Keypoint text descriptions
____
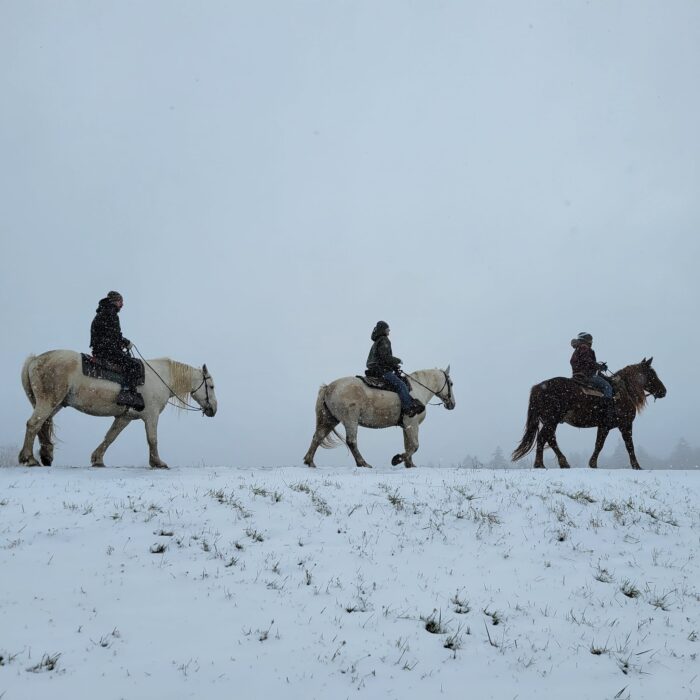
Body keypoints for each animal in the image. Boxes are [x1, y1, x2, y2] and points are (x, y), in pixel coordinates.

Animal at [19, 350, 216, 470]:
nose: (213, 409)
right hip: (49, 401)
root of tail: (35, 359)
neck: (161, 377)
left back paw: (45, 456)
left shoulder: (124, 417)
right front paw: (157, 462)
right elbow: (152, 439)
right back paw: (29, 459)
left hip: (55, 404)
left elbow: (110, 437)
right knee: (33, 424)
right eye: (211, 386)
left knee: (42, 426)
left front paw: (97, 459)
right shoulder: (151, 416)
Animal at [304, 366, 456, 470]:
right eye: (451, 383)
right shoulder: (412, 423)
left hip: (330, 419)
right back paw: (363, 463)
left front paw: (410, 464)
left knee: (318, 437)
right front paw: (397, 459)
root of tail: (329, 387)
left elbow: (408, 445)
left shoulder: (406, 426)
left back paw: (310, 461)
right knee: (351, 441)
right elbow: (414, 445)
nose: (452, 404)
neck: (418, 389)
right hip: (350, 420)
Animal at [516, 358, 668, 468]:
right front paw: (636, 466)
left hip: (551, 421)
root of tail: (539, 387)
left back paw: (561, 462)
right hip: (551, 420)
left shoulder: (604, 426)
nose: (663, 391)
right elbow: (628, 445)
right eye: (652, 374)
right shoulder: (625, 425)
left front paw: (593, 463)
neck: (624, 391)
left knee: (550, 438)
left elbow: (599, 444)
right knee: (543, 438)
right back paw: (541, 464)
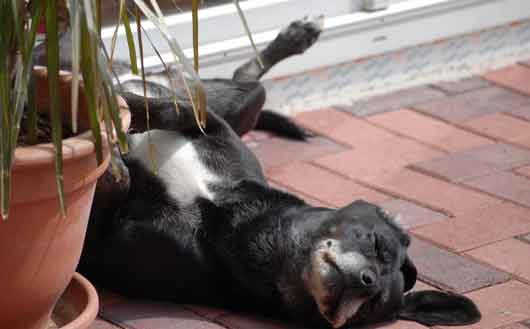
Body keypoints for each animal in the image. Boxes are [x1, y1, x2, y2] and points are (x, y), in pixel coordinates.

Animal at [38, 18, 478, 328]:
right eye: (377, 245)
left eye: (372, 307)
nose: (367, 280)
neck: (230, 212)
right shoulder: (211, 126)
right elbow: (174, 111)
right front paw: (117, 105)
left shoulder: (106, 233)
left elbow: (117, 181)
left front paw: (114, 149)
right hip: (228, 100)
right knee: (234, 83)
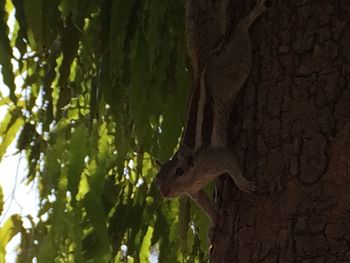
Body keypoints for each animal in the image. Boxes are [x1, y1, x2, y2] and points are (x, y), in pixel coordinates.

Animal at [154, 0, 266, 226]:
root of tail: (203, 65)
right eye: (157, 180)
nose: (165, 192)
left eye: (179, 171)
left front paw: (243, 183)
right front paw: (215, 219)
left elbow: (231, 163)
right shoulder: (194, 192)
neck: (195, 174)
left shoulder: (217, 158)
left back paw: (250, 17)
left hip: (232, 70)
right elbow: (204, 204)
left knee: (240, 36)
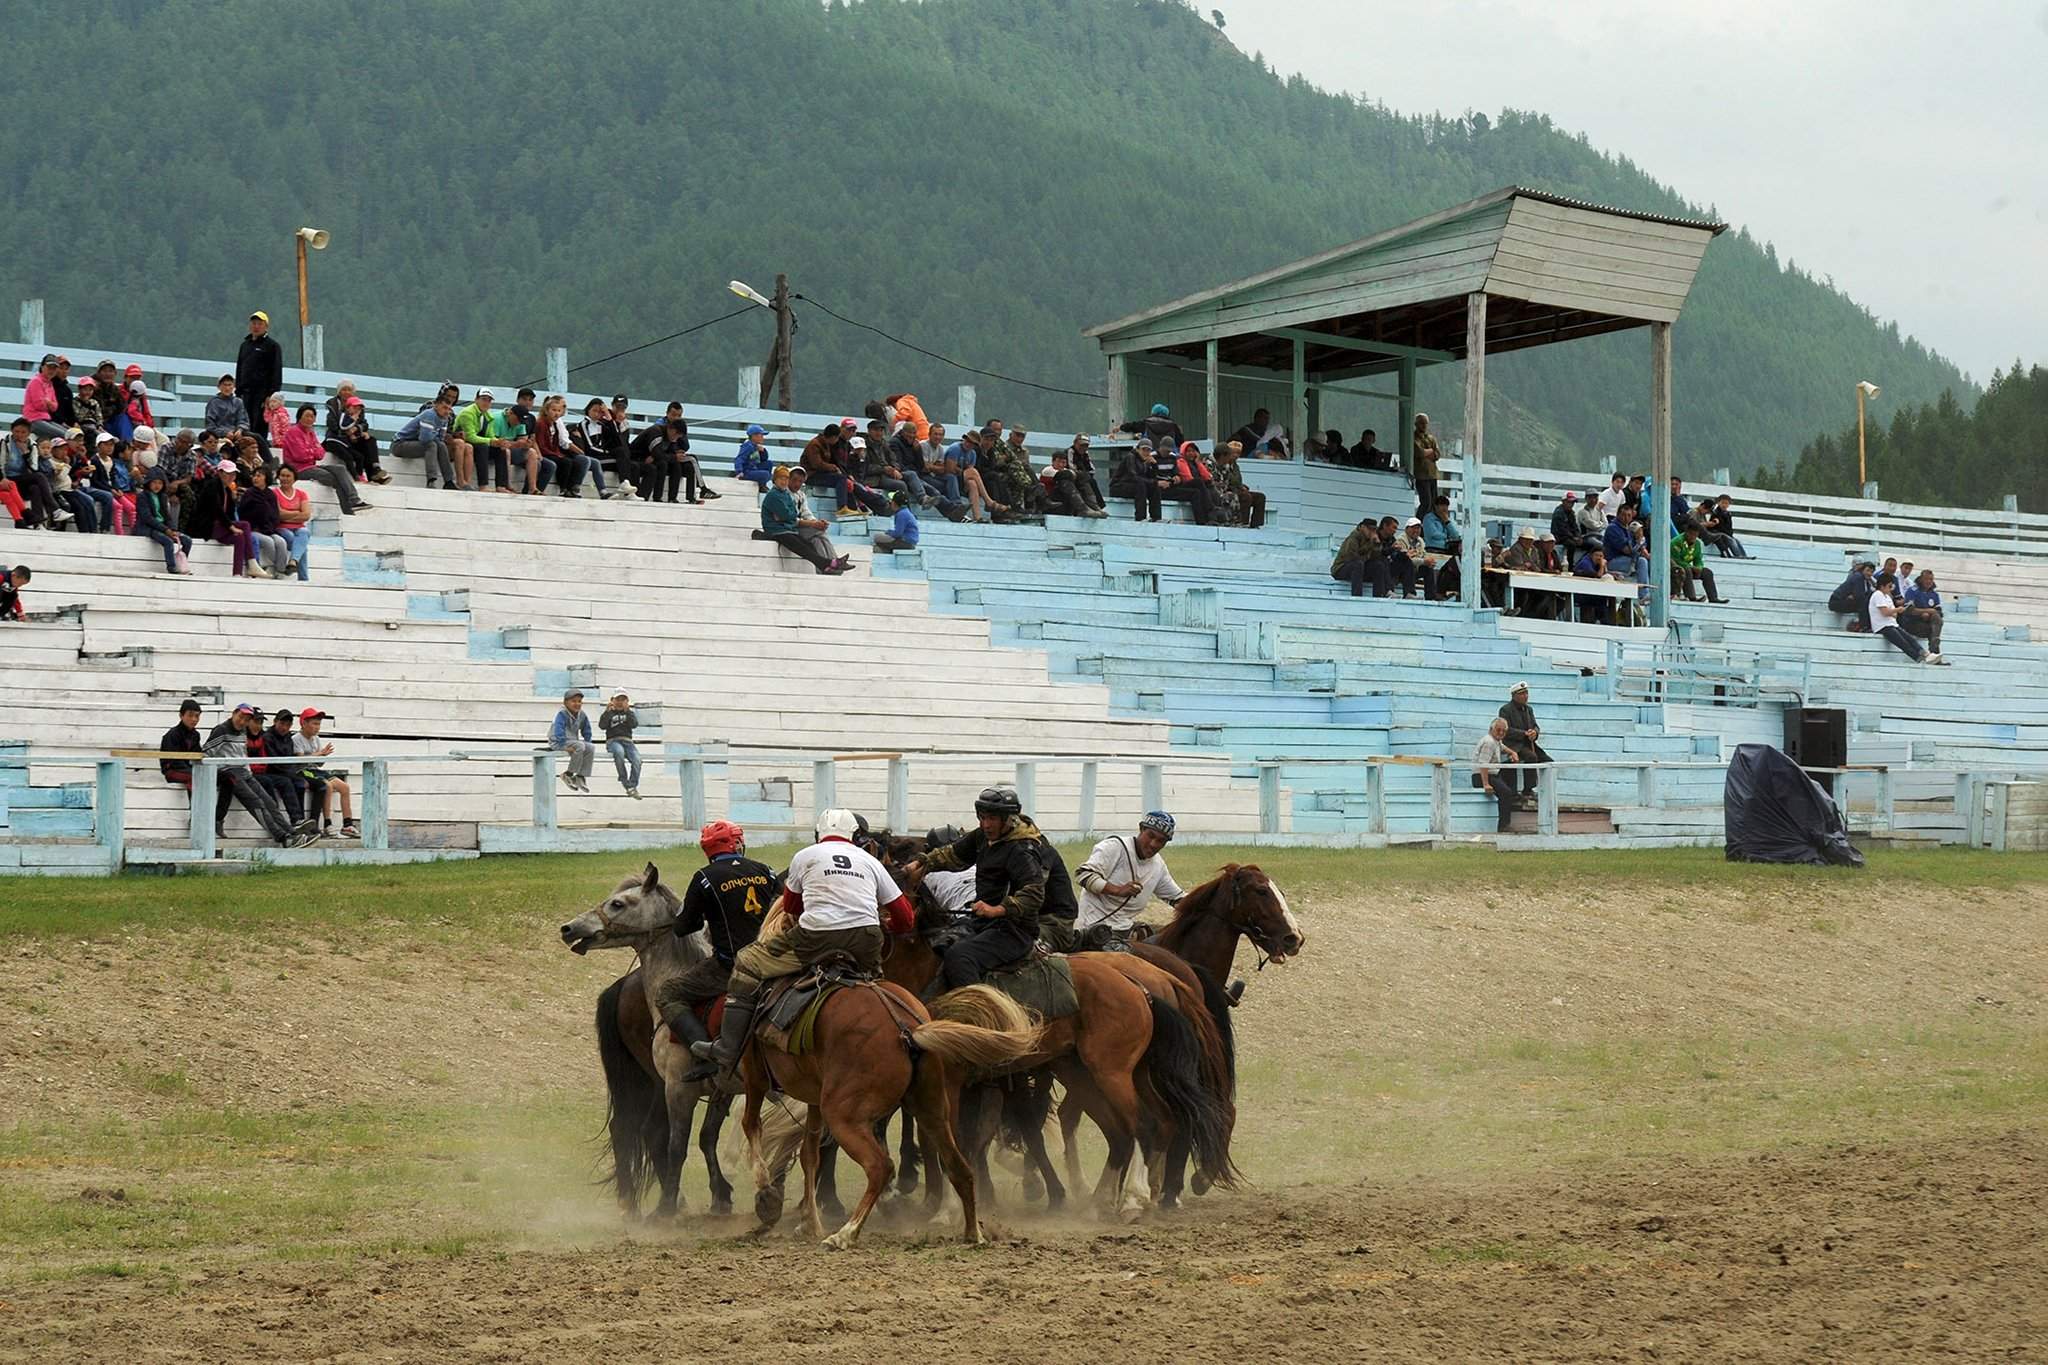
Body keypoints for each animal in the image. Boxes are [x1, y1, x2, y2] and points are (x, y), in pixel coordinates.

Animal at [565, 863, 741, 1219]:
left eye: (618, 903)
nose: (569, 928)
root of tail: (620, 986)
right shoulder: (689, 1088)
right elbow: (688, 1142)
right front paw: (677, 1203)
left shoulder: (695, 1089)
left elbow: (698, 1139)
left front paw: (707, 1196)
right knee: (638, 1130)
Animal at [733, 916, 1048, 1252]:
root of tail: (907, 1029)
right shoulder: (813, 1097)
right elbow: (809, 1154)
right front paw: (808, 1222)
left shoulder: (755, 1076)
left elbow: (752, 1125)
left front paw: (767, 1194)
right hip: (932, 1110)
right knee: (959, 1167)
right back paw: (972, 1232)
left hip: (844, 1114)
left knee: (880, 1167)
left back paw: (846, 1233)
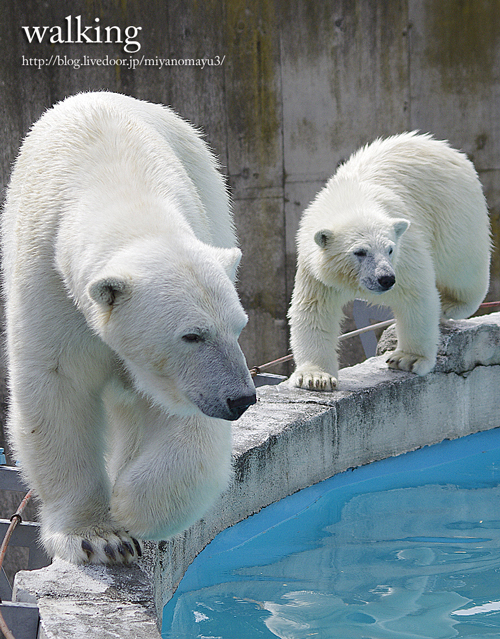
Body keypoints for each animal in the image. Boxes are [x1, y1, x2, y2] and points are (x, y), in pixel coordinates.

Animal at [0, 91, 258, 564]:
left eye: (237, 327)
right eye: (191, 335)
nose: (241, 398)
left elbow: (183, 416)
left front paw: (130, 506)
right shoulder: (47, 276)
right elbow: (59, 384)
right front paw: (98, 536)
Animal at [288, 131, 490, 390]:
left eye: (390, 249)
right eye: (360, 252)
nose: (386, 279)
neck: (350, 199)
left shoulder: (406, 252)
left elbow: (416, 296)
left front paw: (408, 359)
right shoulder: (315, 270)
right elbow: (314, 310)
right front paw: (315, 377)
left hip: (454, 211)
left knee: (461, 267)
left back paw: (451, 303)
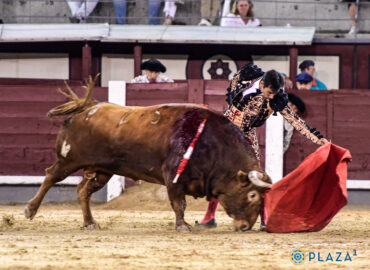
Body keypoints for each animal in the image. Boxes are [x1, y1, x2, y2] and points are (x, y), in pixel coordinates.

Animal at [23, 76, 272, 232]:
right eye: (252, 195)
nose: (245, 227)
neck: (212, 144)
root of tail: (89, 107)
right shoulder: (174, 177)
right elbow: (179, 204)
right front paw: (182, 226)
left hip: (103, 170)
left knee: (83, 190)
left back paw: (90, 222)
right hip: (69, 159)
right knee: (51, 176)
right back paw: (30, 210)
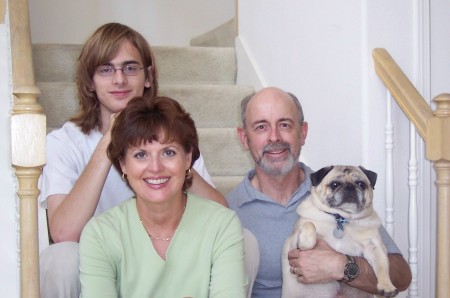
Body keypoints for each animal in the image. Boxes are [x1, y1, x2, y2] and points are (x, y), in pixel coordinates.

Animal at [282, 165, 398, 298]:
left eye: (361, 184)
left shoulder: (374, 248)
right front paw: (306, 242)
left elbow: (382, 266)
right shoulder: (293, 241)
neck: (342, 218)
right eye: (335, 184)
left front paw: (386, 286)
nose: (350, 186)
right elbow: (309, 224)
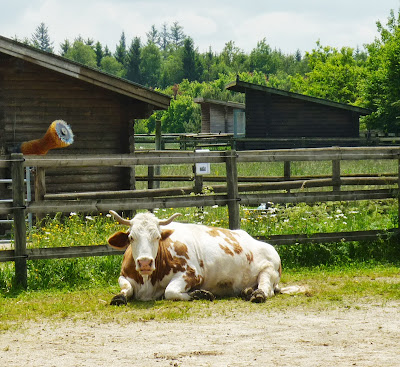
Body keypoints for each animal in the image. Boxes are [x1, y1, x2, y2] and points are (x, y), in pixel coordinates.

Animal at [108, 211, 298, 306]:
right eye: (131, 237)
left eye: (157, 236)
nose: (145, 262)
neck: (147, 282)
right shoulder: (124, 276)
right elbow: (126, 288)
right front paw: (119, 297)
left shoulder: (192, 275)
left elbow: (170, 292)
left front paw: (200, 294)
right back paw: (247, 291)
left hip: (269, 269)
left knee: (266, 288)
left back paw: (257, 294)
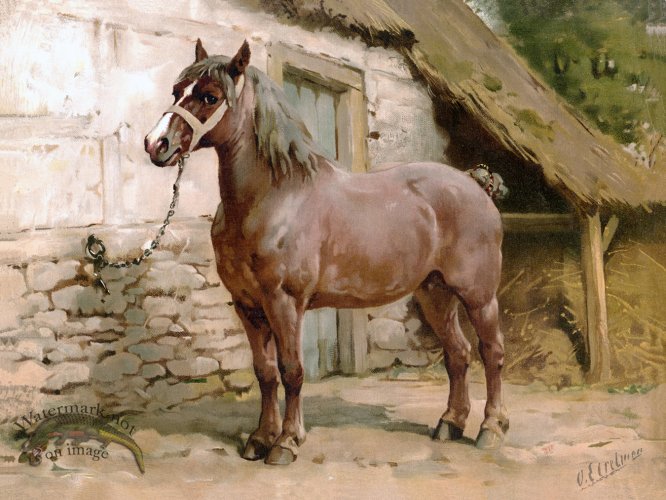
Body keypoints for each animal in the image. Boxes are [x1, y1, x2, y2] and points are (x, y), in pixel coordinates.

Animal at [144, 39, 508, 465]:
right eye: (176, 92)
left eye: (210, 96)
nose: (156, 144)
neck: (272, 198)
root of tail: (474, 185)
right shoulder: (248, 305)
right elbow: (265, 372)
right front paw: (260, 438)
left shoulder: (284, 302)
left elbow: (291, 370)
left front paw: (286, 442)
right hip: (435, 294)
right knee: (458, 354)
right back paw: (450, 423)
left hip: (478, 296)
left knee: (491, 352)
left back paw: (491, 429)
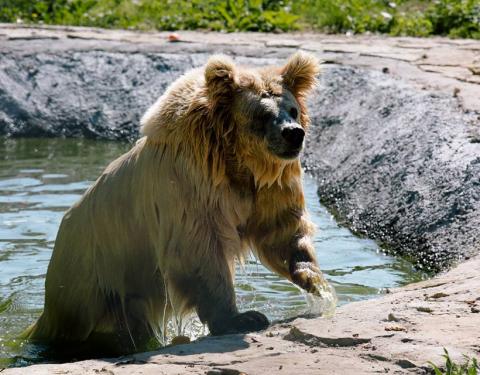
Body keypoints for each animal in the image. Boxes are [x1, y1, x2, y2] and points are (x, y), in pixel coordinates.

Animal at [28, 51, 324, 354]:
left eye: (292, 109)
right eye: (262, 113)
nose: (294, 133)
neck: (234, 160)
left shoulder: (267, 185)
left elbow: (281, 226)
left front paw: (312, 277)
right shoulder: (189, 186)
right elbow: (198, 250)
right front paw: (242, 318)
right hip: (96, 284)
____
• **PROBLEM REQUIREMENTS**
Above are the records; repeat their lines from the first through the line containing "right front paw: (157, 462)", and leave out each picture.

• **SOLUTION FOR THIS TASK**
Body keypoints for each animal in the image. Boxes are [x1, y1, x2, y2] and points are (x, y), in pixel coordinates.

Animal at [19, 350, 216, 470]:
nose: (213, 409)
right hip: (49, 401)
root of tail: (35, 359)
neck: (161, 377)
left back paw: (45, 456)
left shoulder: (124, 417)
right front paw: (157, 462)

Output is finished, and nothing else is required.